Would it even be possible to exfiltrate all that data? It's hard to imagine even storing all that they're generating in a single day. What's the most an attacker could likely get? Usernames & passwords for all users? Complete profile/album/comment data on a few tens of millions?
Very insightful question. The only way I could see this working is having a botnet network that extracts the data externally, encrypts and stores locally, and then each node serves up its cache over bittorrent to a command and control system.
It's just so much data. The more valuable data, arguably, would be plain text profile data about people, not their photos.
Assuming 7 billion people in the world (very conservative, for funsies), each profile containing 10 megabytes of profile data (exclude photos, just textual data), uncompressed, would be 70 petabytes. A lot of data to be sure, but not unsurmountable. Compressed, you could probably get down to 30-40 PB depending on compressibility.
10 megabytes of text data per user? You are orders of magnitude off. A list of friends, all posts and private messages. After compressing it will probably average 10 kilobytes per user.
Remember that thing when a guy from Europe asked from Facebook to give him everything they knew about him (which European citizens are allowed to request by law) and got over 1000 pages of information from Facebook?
Now, multiply that by a billion (well, two or three billions actually).
I only know about the Netherlands, but European might be similar:
- When an organization collects data about you, they are forced to tell you about it (unless they're police or something I guess) and tell you what they are going to do with it. In Dutch this is called the "Informatieplicht persoonsgegevens".
- Upon reasonable request, an organization must give you all information they can reasonably give you. "Reasonably" means, given a normal amount of effort. If they need to contact the garbage collectors and dig up an old cassette they threw away years ago, that is unreasonable to ask. They may also charge a fee, but the limit is quite low I think.
- You can ask an organization to correct or remove your personally identifiable information if you have a good reason or if they have no reason not to. For example if you ask to remove your IP address from logs and they want to keep it for security purposes for 4 weeks, their argument sounds pretty reasonable (unless you have some better reason).
- They cannot keep personally identifiable information for longer than necessary. For example, log files from the web server may be kept for security purposes, but if you have ten year old log files, that is too long to be reasonable for that purpose and is thus illegal.
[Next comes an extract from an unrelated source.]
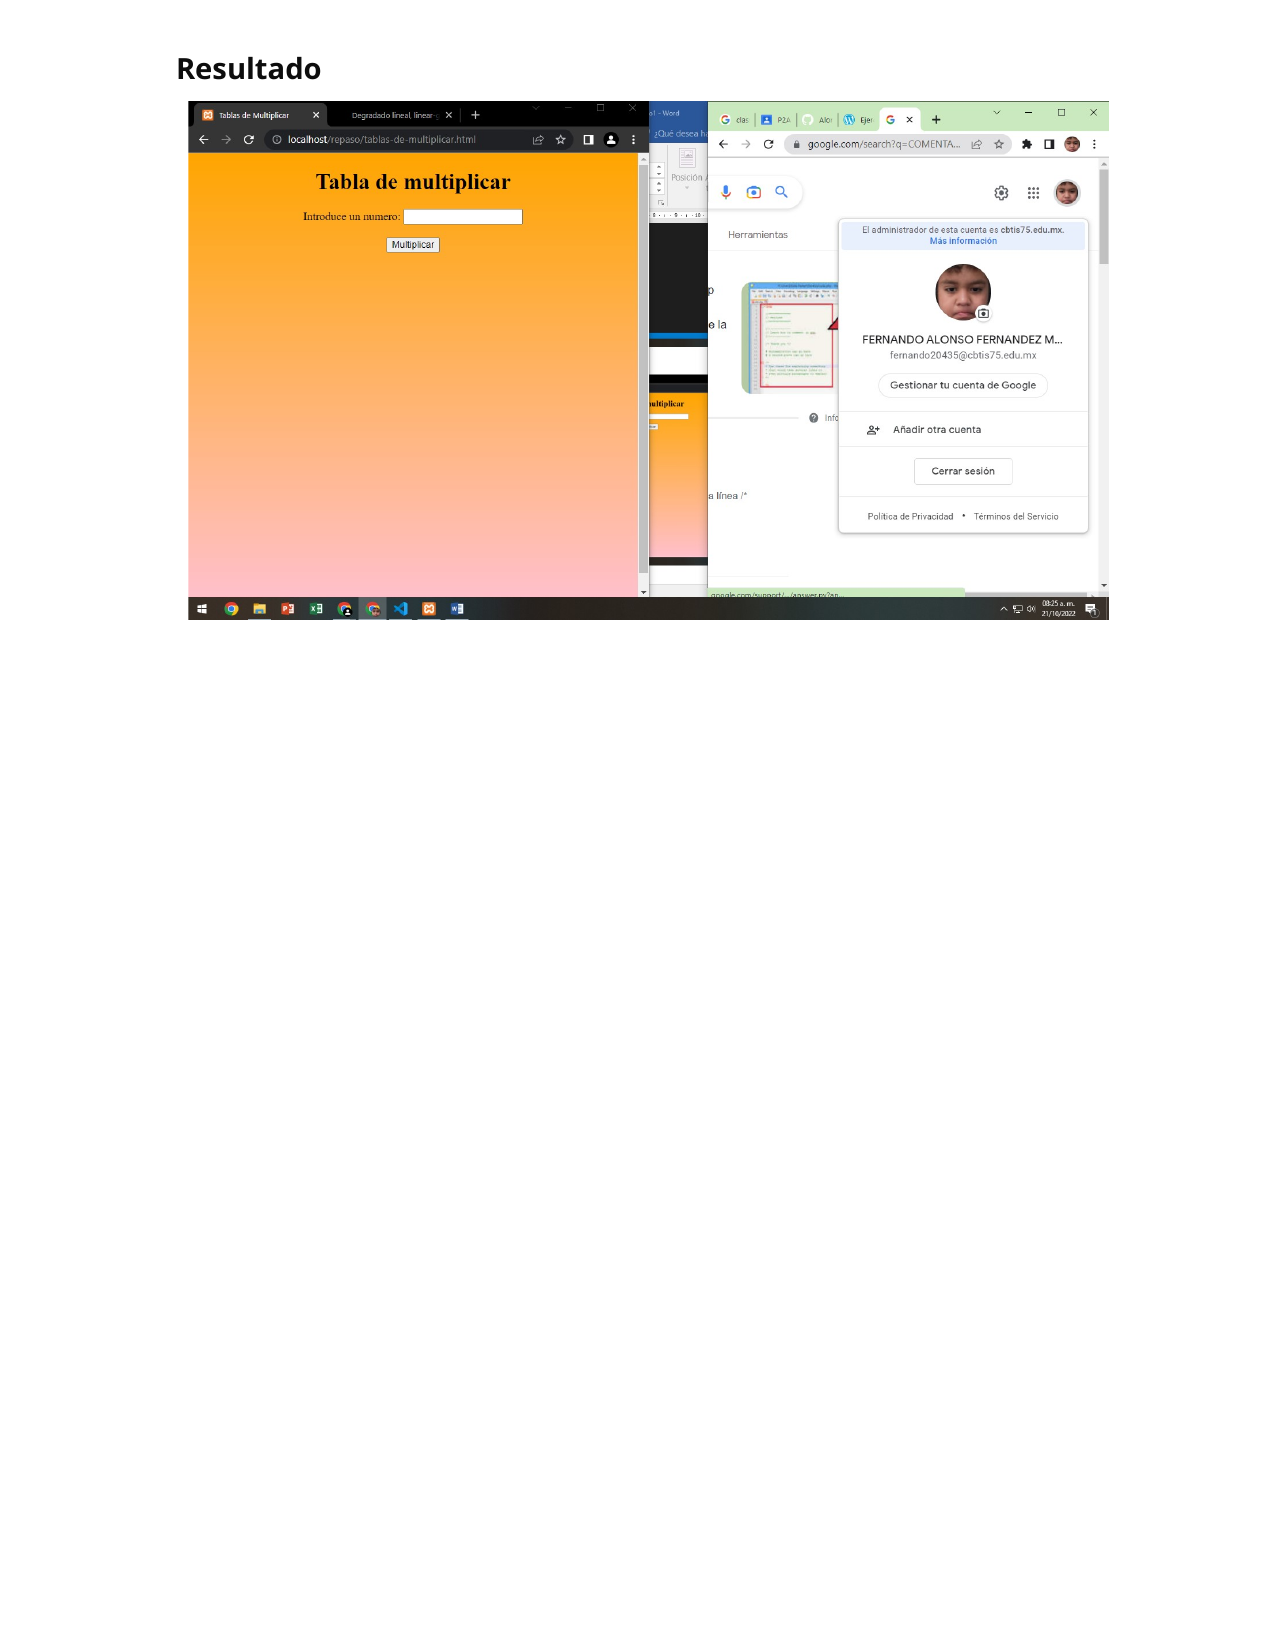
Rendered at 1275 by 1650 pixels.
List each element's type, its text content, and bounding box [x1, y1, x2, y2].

picture [188, 101, 1109, 620]
subtitle Resultado [176, 48, 1109, 88]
One thing I've always wondered about is how applicable this is to foreign organizations with websites accessible from the Netherlands. I've heard some people say that for companies with customers in the Netherlands, Dutch law applies and those customers have the above rights. Nobody seems to comply with that, though. Another thing I've heard is that if they have an office here, that office can be held to our laws. I should look that up some time.
I remember the case in which one guy (I think he was Irish) did send that request to Facebook and got a over one thousand page long response.
Then, there was a shit ton of persons from Europe (like, dozens of thousands) who tried to do the same through a combined court order in Vienna. Then, the court in Vienna decided that this issue was "not admissible on procedural grounds". Then, those thousands of people got generic responses like: "You can download every data we store on you by going into your settings...". Then there was an appeal to that decision and then the whole thing died out.
They keep a lot of data in cold storage as well, so not sure how easy it would be able to get everything. Probably just whatever data they think will be likely accessed soon and is in relatively ephemeral storage.